▶ **Document excerpt**
- Opening Delimiter -

  1. When Megan refused to lie to her parents about where she was spending the night, she was completely ostracized by her usually loyal friends, who had never shunned her before.
    1. excluded
    2. hurt
    3. cheered
    4. helped
    5. covered with feathers
  2. Zachary is too inexperienced for the managerial position, but he is a willful young man and obdurately refuses to withdraw his application.
    1. foolishly
    2. reluctantly
    3. constantly
    4. stubbornly
    5. slowly
  3. She read her supervisor's memo four or five times, but she still found his rambling message ambiguous.
    1. profound
    2. inspiring
    3. ridiculous
    4. unclear
    5. lizardlike
  4. When people heard that timid Bob had taken up skydiving, they were incredulous.
    1. fearful
    2. outraged
    3. convinced
    4. disbelieving
    5. busy
  5. The suspect gave a plausible explanation for his presence at the scene, so the police decided to look elsewhere for the person who committed the crime.
    1. unbelievable
    2. credible
    3. insufficient
    4. apologetic
    5. flexible

Answers

Practice 1

  1. c.   The topic sentence in the paragraph is the first sentence, Reading is an important part of life. It introduces the topic, which is reading. Notice that some of the other options, such as d, are actually statements that need to be proven—and therefore, they cannot be the topic.
  2. d.   This concept is suggested by the thesis statement in the paragraph, which is the second sentence: Critical reading, however, is a demanding process.

Practice 2

  1. a.   This is a thesis, a statement that needs to be proven, and the passage makes the thesis statement in the last sentence.
  2. b.   The topic of the paragraph is the Fourth Amendment. You could argue that choice a is correct as well, but the topic of the passage is actually not the Constitution as a whole but merely one aspect of it: the Fourth Amendment, which deals with search and seizure.

Practice 3

  1. e.   This thesis statement is given in the final sentence of the paragraph.
  2. e.   The topic of this paragraph is mathematics. Choices c and d are certainly addressed in the passage, but notice that they are both statements that would need to be proven—and therefore, they cannot be topic statements.
- Closing Delimiter -
▶ **Source material**
- Opening Delimiter -
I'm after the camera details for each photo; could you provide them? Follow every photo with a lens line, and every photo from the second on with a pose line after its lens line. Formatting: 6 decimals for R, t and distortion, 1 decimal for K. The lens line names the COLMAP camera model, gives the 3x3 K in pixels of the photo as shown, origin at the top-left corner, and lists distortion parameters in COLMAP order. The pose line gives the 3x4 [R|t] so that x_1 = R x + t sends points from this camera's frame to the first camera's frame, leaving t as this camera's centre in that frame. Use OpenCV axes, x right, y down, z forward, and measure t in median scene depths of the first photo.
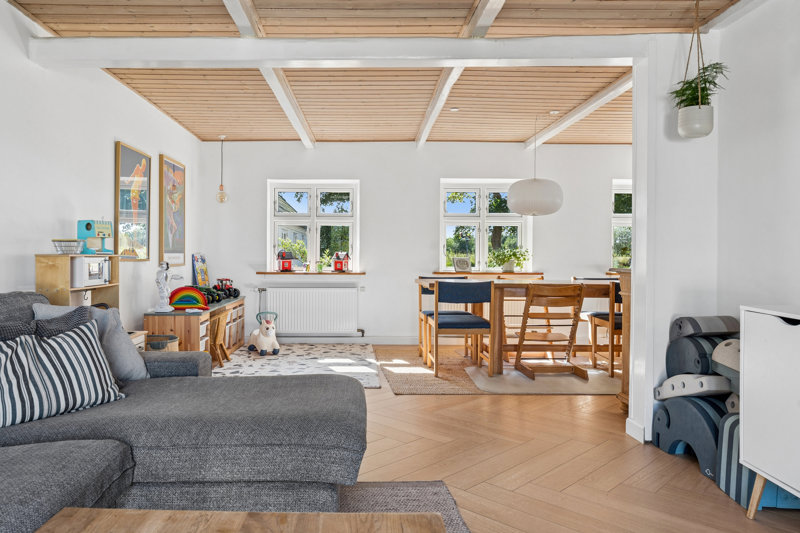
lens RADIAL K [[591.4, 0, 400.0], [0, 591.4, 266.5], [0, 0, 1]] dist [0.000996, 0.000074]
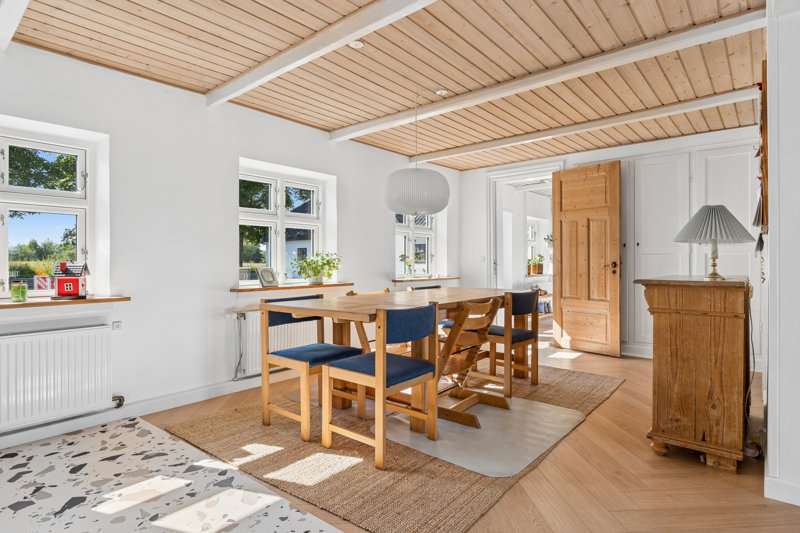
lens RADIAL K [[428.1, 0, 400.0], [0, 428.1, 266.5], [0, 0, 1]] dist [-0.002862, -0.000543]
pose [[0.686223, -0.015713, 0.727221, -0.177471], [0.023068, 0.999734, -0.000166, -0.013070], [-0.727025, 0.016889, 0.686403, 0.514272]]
- Closing Delimiter -
▶ **Tasks to perform**
1. Answer these from the practice excerpt:
(a) In the item about Zachary, what does he obdurately refuse to do?
(b) According to the Practice 2 answers, what does the Fourth Amendment deal with?
(c) Which sentence do the Practice 1 answers give as the topic sentence?
2. From the practice excerpt, set down word for word the part that opens with the words containing "1. unbelievable" and closes with "a demanding process.".

▶ **Answers below**
1.
(a) He refuses to withdraw his application.
(b) Search and seizure.
(c) The first sentence: "Reading is an important part of life."

2.
1. unbelievable
    2. credible
    3. insufficient
    4. apologetic
    5. flexible

Answers

Practice 1

  1. c.   The topic sentence in the paragraph is the first sentence, Reading is an important part of life. It introduces the topic, which is reading. Notice that some of the other options, such as d, are actually statements that need to be proven—and therefore, they cannot be the topic.
  2. d.   This concept is suggested by the thesis statement in the paragraph, which is the second sentence: Critical reading, however, is a demanding process.